### Requirement
Whenever the string "Medición" appears in a line below, please copy the line out.

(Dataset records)

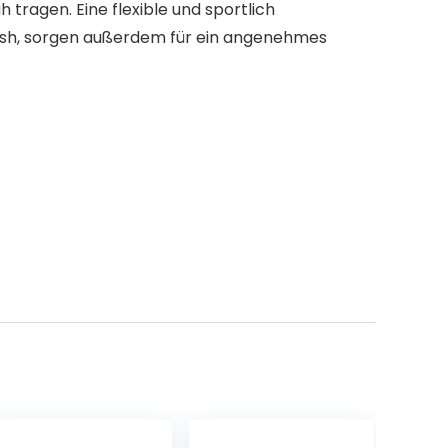
 tragen. Eine flexible und sportlich
ish, sorgen außerdem für ein angenehmes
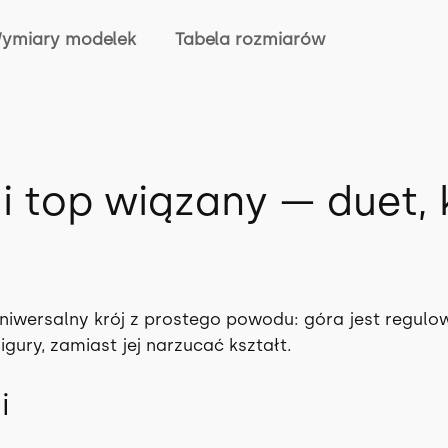
a
ymiary modelek
Tabela rozmiarów
c
h
 top wiązany — duet, 
iwersalny krój z prostego powodu: góra jest regulow
gury, zamiast jej narzucać kształt.
i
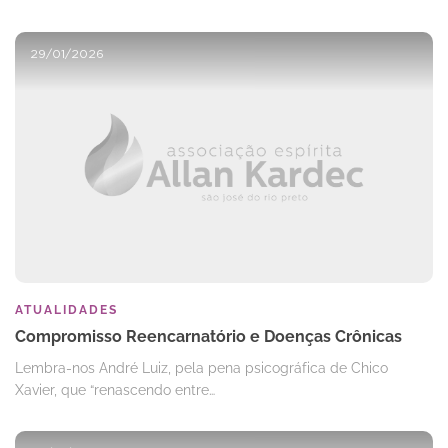
29/01/2026
ATUALIDADES
Compromisso Reencarnatório e Doenças Crônicas
Lembra-nos André Luiz, pela pena psicográfica de Chico
Xavier, que “renascendo entre…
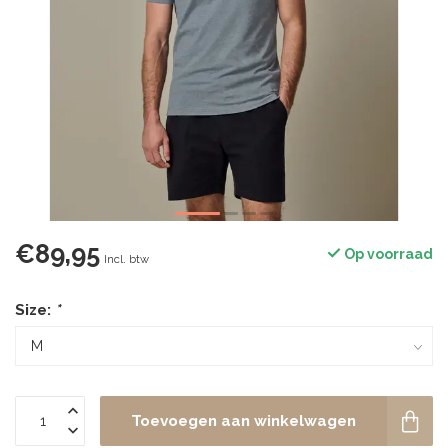
€89,95
Op voorraad
Incl. btw
Size:
*
Toevoegen aan winkelwagen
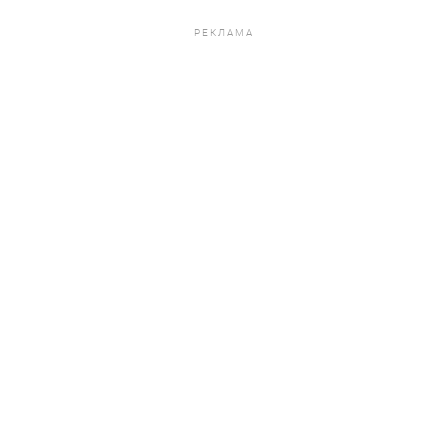
РЕКЛАМА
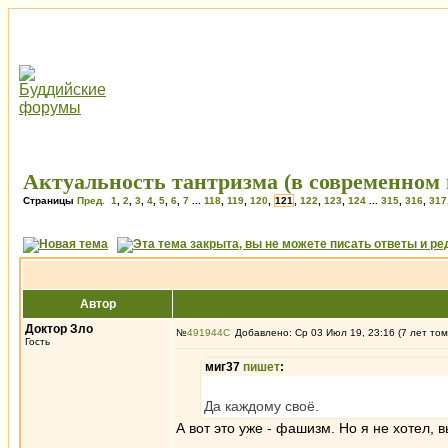
Актуальность тантризма (в современном 
Страницы
Пред.
1
,
2
,
3
,
4
,
5
,
6
,
7
...
118
,
119
,
120
,
121
,
122
,
123
,
124
...
315
,
316
,
317
Автор
Доктор Зло
№
491944
Добавлено: Ср 03 Июл 19, 23:16 (7 лет том
Гость
миг37
пишет
:
Да каждому своё.
А вот это уже - фашизм. Но я не хотел, 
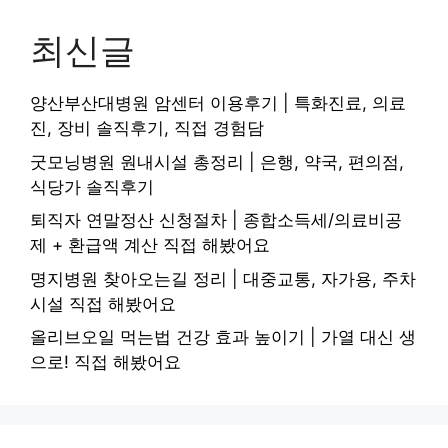
최신글
양산부산대병원 암센터 이용후기 | 특화진료, 의료
진, 장비 솔직후기, 직접 경험담
굿모닝병원 원내시설 총정리 | 은행, 약국, 편의점,
식당가 솔직후기
퇴직자 연말정산 신청절차 | 종합소득세/의료비공
제 + 환급액 계산 직접 해봤어요
명지병원 찾아오는길 정리 | 대중교통, 자가용, 주차
시설 직접 해봤어요
올리브오일 먹는법 건강 효과 높이기 | 가열 대신 생
으로! 직접 해봤어요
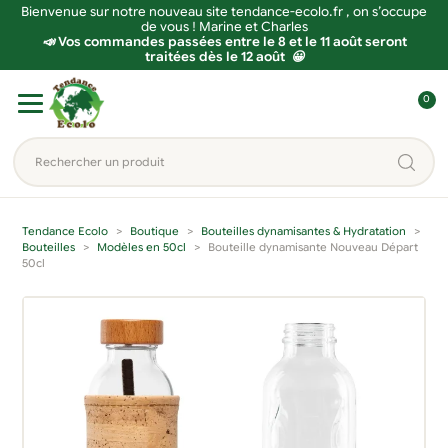
Bienvenue sur notre nouveau site tendance-ecolo.fr , on s’occupe
de vous ! Marine et Charles
📣 Vos commandes passées entre le 8 et le 11 août seront
traitées dès le 12 août 😀
Aller
Aller
0
à
au
C
la
contenu
o
Rechercher
navigation
n
un
n
produit...
e
Tendance Ecolo
Boutique
Bouteilles dynamisantes & Hydratation
x
Bouteilles
Modèles en 50cl
Bouteille dynamisante Nouveau Départ
50cl
i
o
n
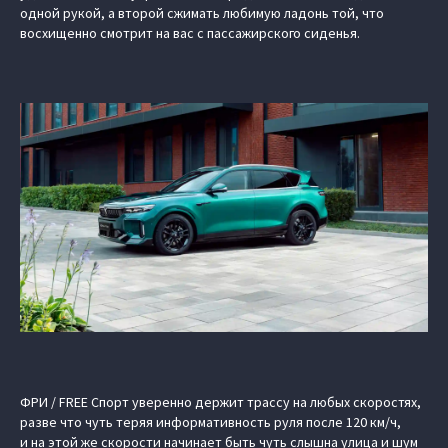
одной рукой, а второй сжимать любимую ладонь той, что
восхищенно смотрит на вас с пассажирского сиденья.
ФРИ / FREE Спорт уверенно держит трассу на любых скоростях,
разве что чуть теряя информативность руля после 120 км/ч,
и на этой же скорости начинает быть чуть слышна улица и шум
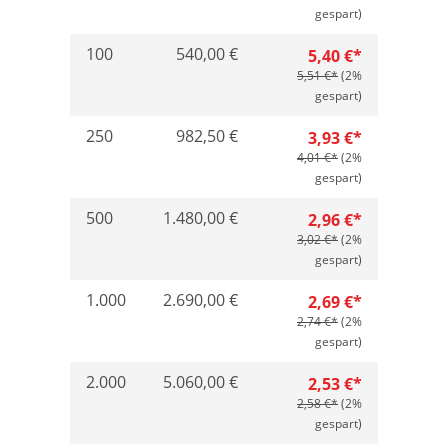
gespart)
100
540,00 €
5,40 €*
5,51 €*
(2%
gespart)
250
982,50 €
3,93 €*
4,01 €*
(2%
gespart)
500
1.480,00 €
2,96 €*
3,02 €*
(2%
gespart)
1.000
2.690,00 €
2,69 €*
2,74 €*
(2%
gespart)
2.000
5.060,00 €
2,53 €*
2,58 €*
(2%
gespart)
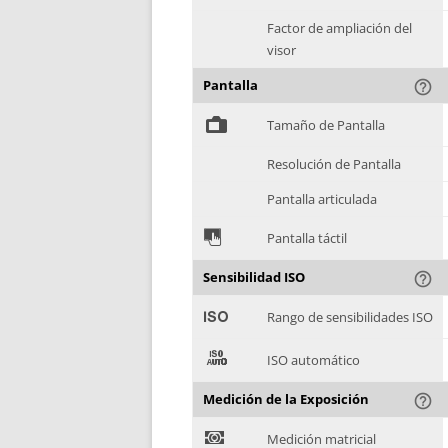
Factor de ampliación del
visor
Pantalla
help_outline
%
Tamaño de Pantalla
Resolución de Pantalla
Pantalla articulada
&
Pantalla táctil
Sensibilidad ISO
help_outline
'
Rango de sensibilidades ISO
(
ISO automático
Medición de la Exposición
help_outline
)
Medición matricial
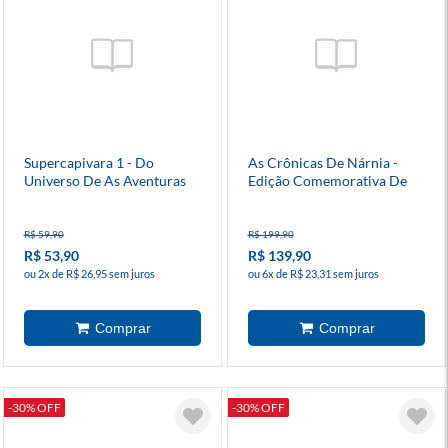
Supercapivara 1 - Do
As Crônicas De Nárnia -
Universo De As Aventuras
Edição Comemorativa De
De Mike
75 Anos
R$ 59,90
R$ 199,90
R$ 53,90
R$ 139,90
ou 2x de R$ 26,95 sem juros
ou 6x de R$ 23,31 sem juros
-30% OFF
-30% OFF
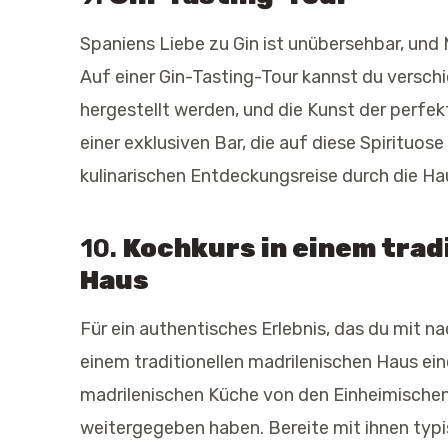
Spaniens Liebe zu Gin ist unübersehbar, und 
Auf einer Gin-Tasting-Tour kannst du verschi
hergestellt werden, und die Kunst der perfe
einer exklusiven Bar, die auf diese Spirituose 
kulinarischen Entdeckungsreise durch die Ha
10.
Kochkurs in einem trad
Haus
Für ein authentisches Erlebnis, das du mit n
einem traditionellen madrilenischen Haus ei
madrilenischen Küche von den Einheimischen
weitergegeben haben. Bereite mit ihnen typi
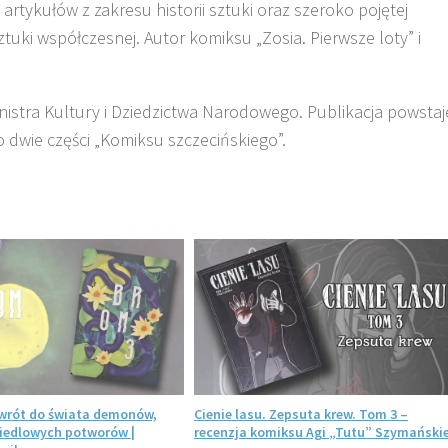
 artykułów z zakresu historii sztuki oraz szeroko pojętej
ztuki współczesnej. Autor komiksu „Zosia. Pierwsze loty” i
istra Kultury i Dziedzictwa Narodowego. Publikacja powstaj
dwie części „Komiksu szczecińskiego”.
wrót do świata demonów,
Cienie lasu. Zepsuta krew. Tom 3 –
osiedlowych potworów |
recenzja komiksu Agi „Tutu” Szymańskie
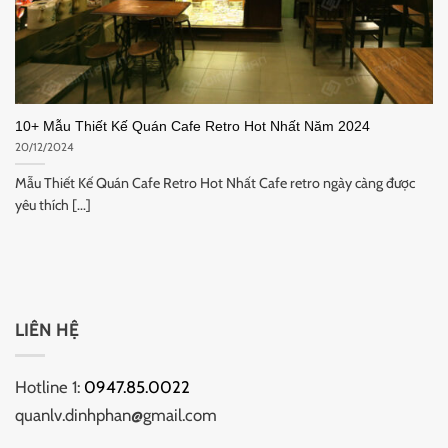
10+ Mẫu Thiết Kế Quán Cafe Retro Hot Nhất Năm 2024
20/12/2024
Mẫu Thiết Kế Quán Cafe Retro Hot Nhất Cafe retro ngày càng được
yêu thích [...]
LIÊN HỆ
Hotline 1:
0947.85.0022
quanlv.dinhphan@gmail.com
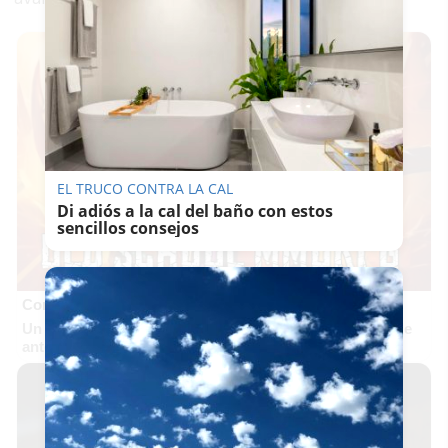
EL TRUCO CONTRA LA CAL
Di adiós a la cal del baño con estos
sencillos consejos
Corepunk MMORPG
Un verdadero MMORPG de la vieja escuela ¡Cómo los de
antes, pero mejor!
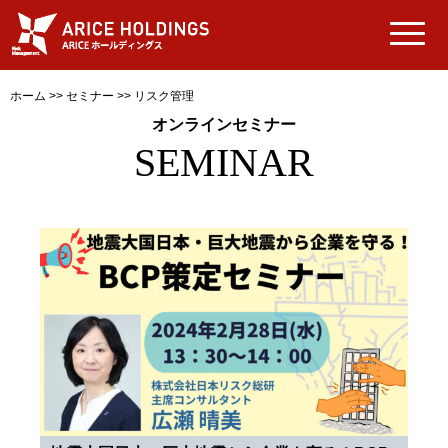
ホーム
>>
セミナー
>>
リスク管理
オンラインセミナー
SEMINAR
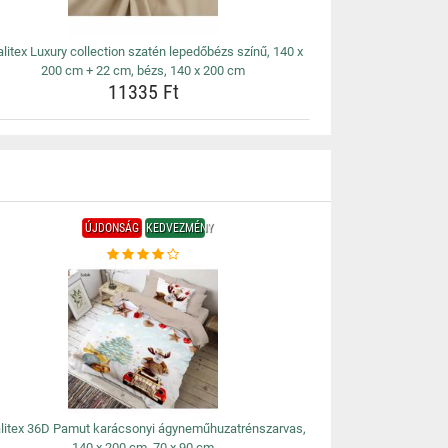
litex Luxury collection szatén lepedőbézs színű, 140 x
200 cm + 22 cm, bézs, 140 x 200 cm
11335 Ft
ÚJDONSÁG
KEDVEZMÉNY
litex 36D Pamut karácsonyi ágyneműhuzatrénszarvas,
140 x 200 cm, 70 x 90 cm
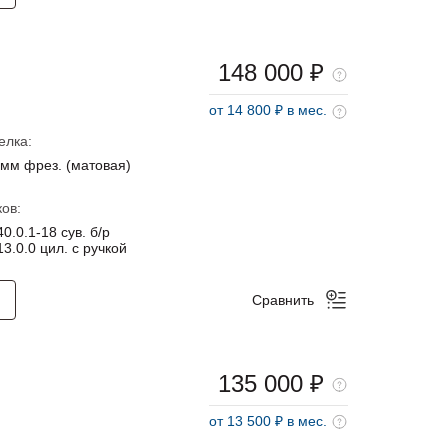
148 000 ₽
от 14 800 ₽ в мес.
елка:
мм фрез. (матовая)
ов:
0.0.1-18 сув. б/р
3.0.0 цил. с ручкой
Сравнить
135 000 ₽
от 13 500 ₽ в мес.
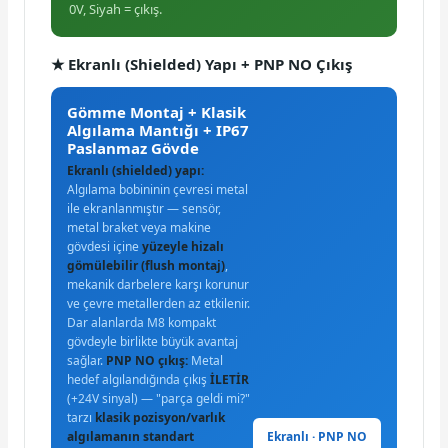
0V, Siyah = çıkış.
★ Ekranlı (Shielded) Yapı + PNP NO Çıkış
Gömme Montaj + Klasik
Algılama Mantığı + IP67
Paslanmaz Gövde
Ekranlı (shielded) yapı:
Algılama bobininin çevresi metal
ile ekranlanmıştır — sensör,
metal braket veya makine
gövdesi içine
yüzeyle hizalı
gömülebilir (flush montaj)
,
mekanik darbelere karşı korunur
ve çevre metallerden az etkilenir.
Dar alanlarda M8 kompakt
gövdeyle birlikte büyük avantaj
sağlar.
PNP NO çıkış:
Metal
hedef algılandığında çıkış
İLETİR
(+24V sinyal) — "parça geldi mi?"
tarzı
klasik pozisyon/varlık
Ekranlı · PNP NO
algılamanın standart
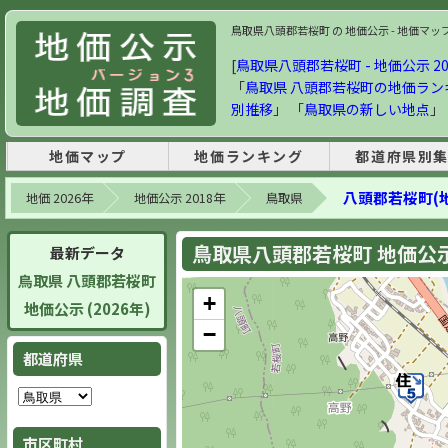
鳥取県八頭郡若桜町 の 地価公示 - 地価マップ・
[
鳥取県八頭郡若桜町 - 地価公示 20
「
鳥取県 八頭郡若桜町の地価ラン
別推移
」 「
鳥取県の新しい地点
」
地価マップ
地価ランキング
都道府県別
八頭郡若桜町(
地価 2026年
地価公示 2018年
鳥取県
鳥取県八頭郡若桜町 地価公示 
最新データ
鳥取県 八頭郡若桜町
+
地価公示 (2026年)
−
都道府県
市区町村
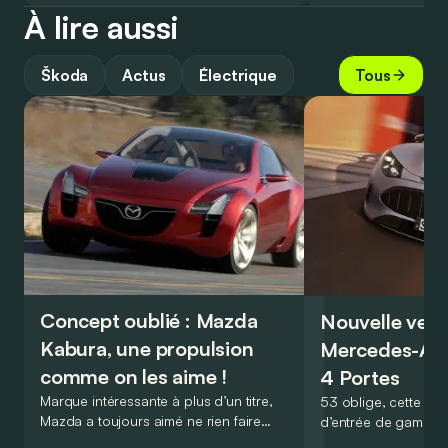
À lire aussi
Škoda
Actus
Électrique
Tous
Concept oublié : Mazda
Nouvelle vers
Kabura, une propulsion
Mercedes-A
comme on les aime !
4 Portes
Marque intéressante à plus d’un titre,
53 oblige, cette nou
Mazda a toujours aimé ne rien faire
d’entrée de gamme
comme les autres. Ce concept présenté
GT Coupé 4 Portes 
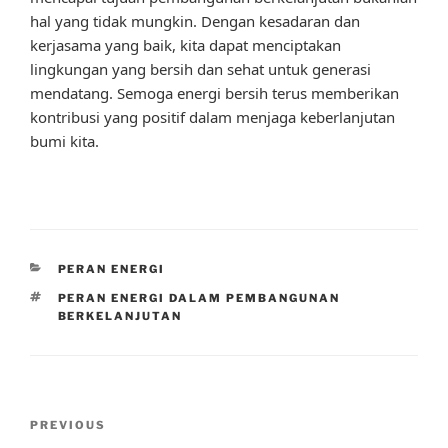
hal yang tidak mungkin. Dengan kesadaran dan
kerjasama yang baik, kita dapat menciptakan
lingkungan yang bersih dan sehat untuk generasi
mendatang. Semoga energi bersih terus memberikan
kontribusi yang positif dalam menjaga keberlanjutan
bumi kita.
CATEGORIES
PERAN ENERGI
TAGS
PERAN ENERGI DALAM PEMBANGUNAN
BERKELANJUTAN
Post
Previous
PREVIOUS
navigation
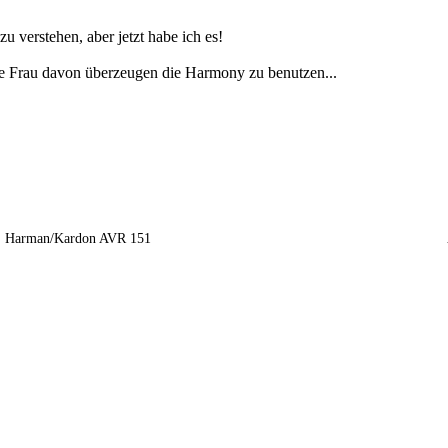
u verstehen, aber jetzt habe ich es!
e Frau davon überzeugen die Harmony zu benutzen...
Harman/Kardon AVR 151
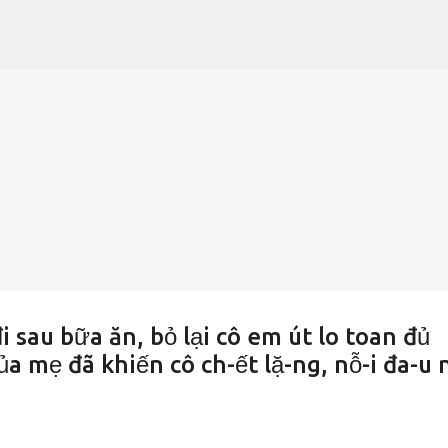
Chuyển đến nội dung chính
i sau bữa ăn, bỏ lại cô em út lo toan đủ
ủa mẹ đã khiến cô ch-ết lặ-ng, nỗ-i đa-u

### The completed task
Medición de la Exposición
Medición matricial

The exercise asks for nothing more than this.